U.K. to Open New Prisons, Shutter Outdated Facilities

LONDON — On Nov. 9, Her Majesty’s Prison Service in London announced plans to construct nine new prisons throughout England and Wales in an effort to reform prison programming. Five of the new prisons will be open before the end of the current parliamentary session.

Chancellor George Osborne and Justice Secretary Michael Gove announced in a statement that the reforms will ensure Britain’s prison system is fit for 21st century justice and detention programming, and that the new prisons will allow the government to close antiquated Victorian-era facilities located in city centers and sell the sites for housing development.

“One important step will be to modernize the prison estate,” Chancellor Osborne said in a statement. “So many of our jails are relics from Victorian times on prime real estate in our inner cities. So we are going to reform the infrastructure of our prison system, building new institutions, which are modern, suitable and rehabilitative.”

Selling the prison properties will free space for the construction of an estimated 3,000 new homes, and the 169-year-old Reading Prison in Reading will be the first facility put up for sale. The prison officially shuttered in late 2013 due to site limitations that prevented substantial improvement or modernization efforts.

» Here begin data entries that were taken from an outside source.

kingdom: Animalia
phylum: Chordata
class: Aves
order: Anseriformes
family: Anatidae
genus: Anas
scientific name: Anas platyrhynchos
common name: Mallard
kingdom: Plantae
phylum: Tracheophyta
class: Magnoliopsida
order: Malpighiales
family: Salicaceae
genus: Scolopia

The prison service announced that approximately 10,000 inmates will be relocated from the outdated facilities to the new prisons upon their completion, significantly improving rehabilitation and saving an estimated £80 million (approximately $86.2 million) per year due to reduced operational costs. However, the move is about reform as much as it is about savings.

As currently half of all inmates re-offend within one year of their release and nearly half of all inmates lack educational qualifications, investments will also be made in preventing and reducing recidivism.

“This investment will mean we can replace aging and ineffective Victorian prisons with new facilities fit for the modern world,” Secretary Gove said in a statement. “We will be able to design out the dark corners, which too often facilitate violence and drug-taking. And we will be able to build a prison estate, which allows prisoners to be rehabilitated, so they turn away from crime.

“It is only through better rehabilitation that we will reduce reoffending, cut crime and make our streets safer,” Secretary Gove added.

The government also plans to complete a new prison now under construction at Wrexham and expand existing prisons in both Stocken and Rye Hill.